On Monday, December 28, 2020 11:17 PM, Mark Mielke mark.mielke@gmail.com wrote:
On Mon, Dec 28, 2020 at 1:09 PM Laurențiu Păncescu lpancescu@centosproject.org wrote:
I think the best way forward for everyone is to accept what happened and deal pragmatically with the consequences for their own organization.
Yes.
I think it's important for a lot of the concerns to be captured in Internet history, so that we can learn from it.
We tried that. That is what resulted in the apology for Red Hat Psyche and the promise that what is happenning now will never happen. It took 2 years for things to fully settle out.
But, it seems we are far past the point of changing anything on the Red Hat side of things. As you and others have mentioned - the wording used suggests this is all final.
Then they should have announced the full elephant instead of talking about pointing flash lights at it. It seems like even Red Hat is not sure what the full elephant is yet because they expected everyone to silently give them whatever they wanted.
If we really are to the point that the best Red Hat has to offer in "balancing" the needs of the community is as things stand, there is no point in there being a CentOS community. We have Debian, we have OpenSUSE, we have plenty of other communities that show greater respect than this.
We have been given a governance board that is packed with Red Hat employees that are *NOT* members of the CentOS community. That is not a balancing of needs.

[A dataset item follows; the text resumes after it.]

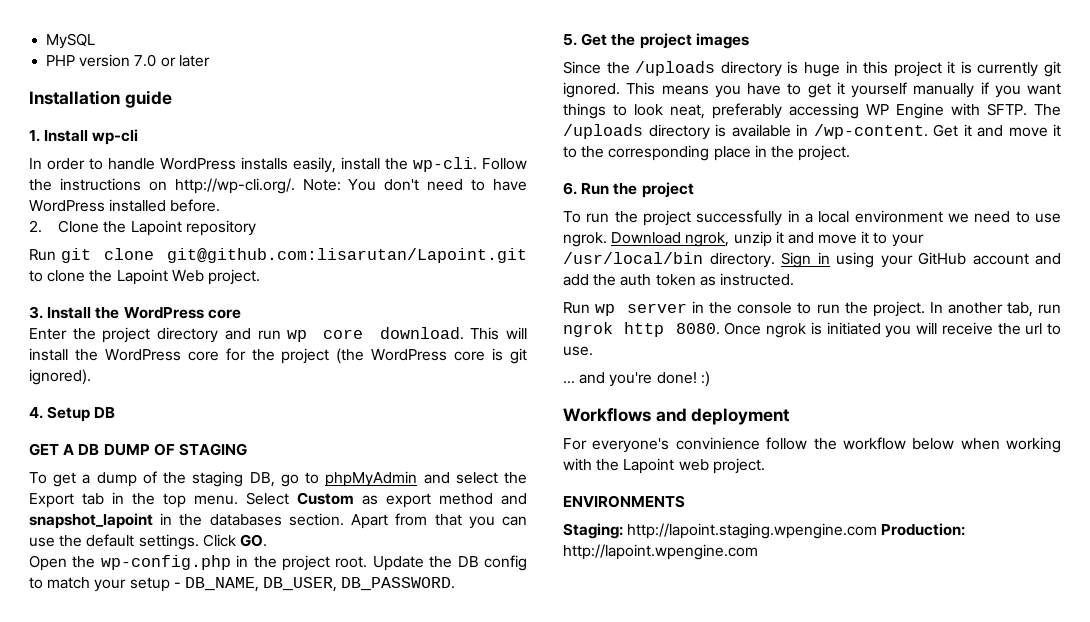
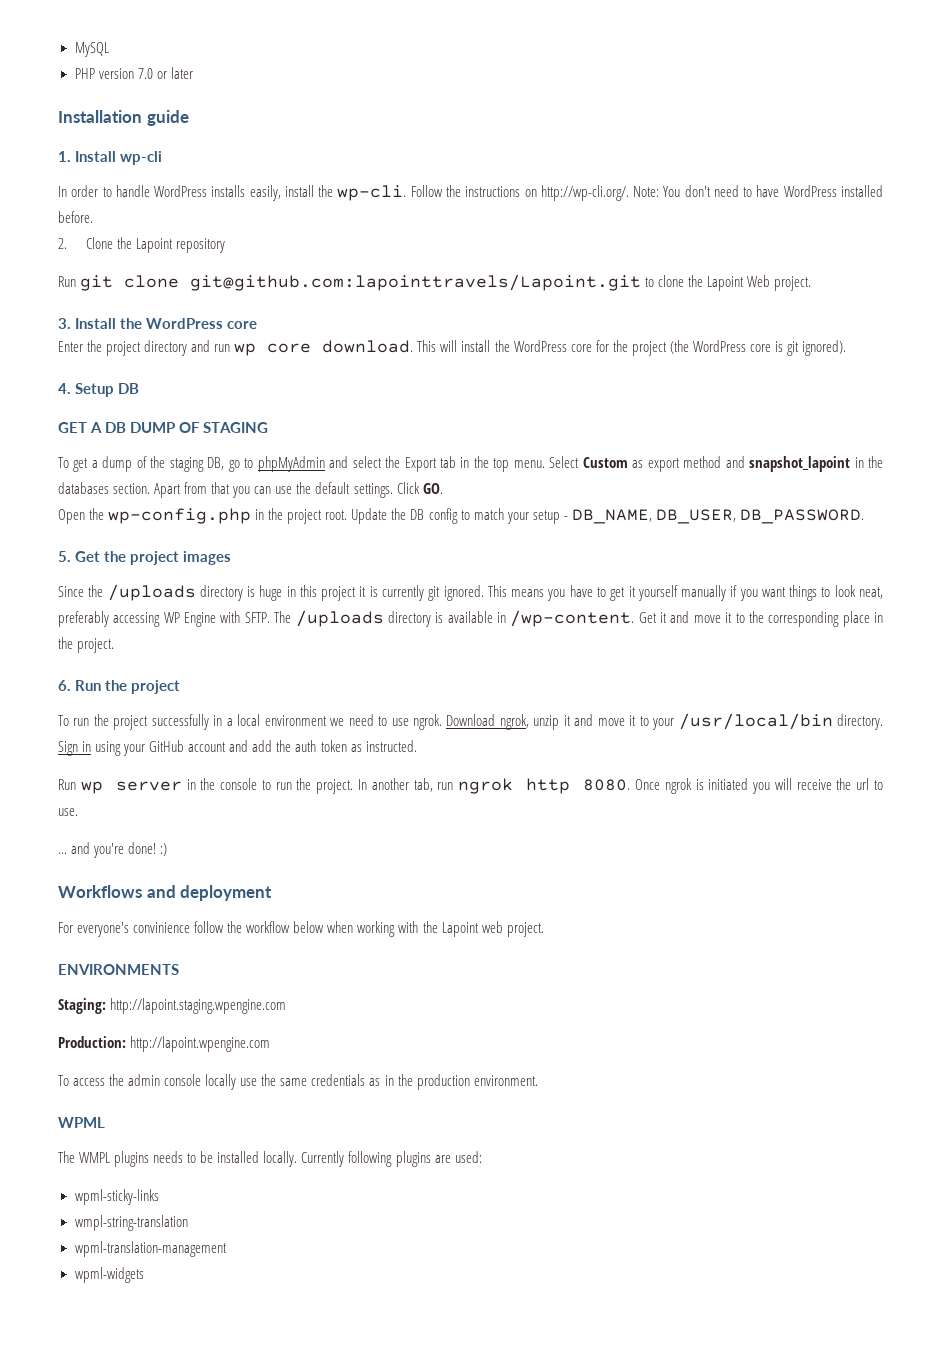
[167,248,527,263] git@github.com:lisarutan/Lapoint.git -> [190,274,642,291] git@github.com:lapointtravels/Lapoint.git
(878, 531) none -> (287, 1006) //
(758, 552) none -> [58,1074,538,1090] [58,1117,105,1128] [58,1151,482,1167] [74,1189,159,1205] [74,1215,188,1231] [74,1241,227,1257] [74,1267,144,1283] // To access the admin console locally use the same credentials as in the production environment. // WPML // The WMPL plugins needs to be installed locally. Currently following plugins are used: // wpml-sticky-links // wmpl-string-translation // wpml-translation-management // wpml-widgets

We have been told to expect 5 year life cycles for Stream but for CentOS 8 we get only 2 years. That is not a balancing of needs. If we are going from 10 years to 5 years then continue with CentOS 8 til 2024. If we accept only 2 years for CentOS 8 then we don't deserve to expect 5 years from Stream either. There is no balancing of needs in this action by Red Hat.
We have been told Red Hat is serious about closing the openness gap so the community can contribute as an upstream. But then still leave the kernel SRPM of Stream in an obfuscated state. This hinders the ability of the community to take on the roles of an upstream. The community can't meaningfully contribute to kernel patch troubleshooting and application of patches via kpatch when things remain like this. Again, there is no balancing of the needs in this action by Red Hat.
Accepting this CATHEDRAL move is accepting Red Hat is unredeemable when it comes to working with the community. It is a complete rejection of the BIZZAR to have meaningful SIGs and other contributions.
According to O'Rielly, the subject that an elephant best fits with is Hadoop. It is fitting for describing what can be accomplished by having open and fair communication can have with a community.
What Red Hat is doing so far isn't about showing us an elephant and treating us like Hadoop. It is more like showing us a turtle with an trunk attached and treating us like powershell.
They simply can not get the results they want for the next two years by repeating the mistakes of Red Hat Psyche. As fans of Red Hat and CentOS, we should feel the need to let them know that.